Zur Führungsrolle stehen


Die Ausgangslage

  • Eine Führungskraft (Klient) eines Dienstleiters wäre lieber Kollege. Die Führungskraft neigte dazu, sich schnell klein zu machen. Daher zögerte sie anliegende Mitarbeitergespräche hinaus und konfrontierte kaum.


Die Umsetzung

  • Der Klient erarbeitet ein klares Zielbild, wie er als Führungskraft auftreten, wirken, sich fühlen will.
  • Herausarbeiten der für den Klienten schwierigen Situationen. Der Klient stellte fest, dass es sich vor allem um Mitarbeiter handelt, die ihn noch als Kollegen kannten.
  • Klient und Coach sammeln Eigenschaften und Inhalte, die für eine gute Konfrontation notwendig sind.

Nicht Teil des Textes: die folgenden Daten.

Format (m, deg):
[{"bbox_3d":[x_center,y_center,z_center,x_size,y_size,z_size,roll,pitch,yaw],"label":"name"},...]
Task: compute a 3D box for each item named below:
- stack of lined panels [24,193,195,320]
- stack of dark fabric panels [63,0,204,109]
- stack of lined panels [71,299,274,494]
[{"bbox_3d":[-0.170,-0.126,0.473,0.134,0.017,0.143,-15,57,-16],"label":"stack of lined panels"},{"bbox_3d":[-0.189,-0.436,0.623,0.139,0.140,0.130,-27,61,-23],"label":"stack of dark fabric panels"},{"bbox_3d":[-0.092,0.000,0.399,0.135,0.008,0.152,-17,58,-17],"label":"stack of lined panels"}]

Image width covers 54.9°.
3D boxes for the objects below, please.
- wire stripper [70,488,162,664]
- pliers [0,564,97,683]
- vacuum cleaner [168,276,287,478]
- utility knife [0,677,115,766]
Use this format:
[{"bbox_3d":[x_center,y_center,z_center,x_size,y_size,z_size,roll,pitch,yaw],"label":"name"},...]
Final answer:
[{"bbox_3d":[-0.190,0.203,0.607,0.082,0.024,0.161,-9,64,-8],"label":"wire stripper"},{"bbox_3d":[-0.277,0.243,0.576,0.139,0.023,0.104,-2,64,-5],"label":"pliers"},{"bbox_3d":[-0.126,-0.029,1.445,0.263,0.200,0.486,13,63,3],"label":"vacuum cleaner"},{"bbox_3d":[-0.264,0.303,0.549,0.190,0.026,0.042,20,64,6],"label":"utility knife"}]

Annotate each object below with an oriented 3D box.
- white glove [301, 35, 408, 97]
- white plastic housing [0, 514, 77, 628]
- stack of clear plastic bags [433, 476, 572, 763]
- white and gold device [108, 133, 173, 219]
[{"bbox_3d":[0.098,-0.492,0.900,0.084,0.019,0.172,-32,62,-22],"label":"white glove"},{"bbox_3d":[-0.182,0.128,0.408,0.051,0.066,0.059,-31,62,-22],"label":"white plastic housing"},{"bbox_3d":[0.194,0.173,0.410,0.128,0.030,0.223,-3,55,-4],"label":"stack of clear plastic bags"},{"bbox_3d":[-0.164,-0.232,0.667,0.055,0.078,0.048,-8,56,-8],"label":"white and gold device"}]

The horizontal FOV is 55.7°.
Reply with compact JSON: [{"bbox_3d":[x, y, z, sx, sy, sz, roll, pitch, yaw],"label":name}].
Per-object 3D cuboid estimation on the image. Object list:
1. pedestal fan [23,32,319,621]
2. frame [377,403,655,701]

Der Klient erkannte, dass er bereits alle Kompetenzen hat und diese auch genutzt hat – allerdings in einem anderen Umfeld.
  • Mit dem Klienten werden konfrontierende Verhaltensweisen in verschiedenen Rollenspielen getestet, um das Verhalten auf die verschiedenen Führungssituationen zu übertragen.
  • Der Klient setzte sich für die Themen, die er gerne aufschiebt, ein Zeitziel und vereinbart eine Rückmeldung mit dem Coach.
  • Abschließende Vertiefung und Stärkung der Führungsrolle durch Metaphern- und Zielbilderarbeit.

Das Ergebnis
  • Der Klient tritt als Führungskraft auf. Er ist sich seiner Rolle bewusst und zeigt sich gegenüber Mitarbeitern und im Kollegenkreis mit anderen Führungskräften klar und selbst-bewusst.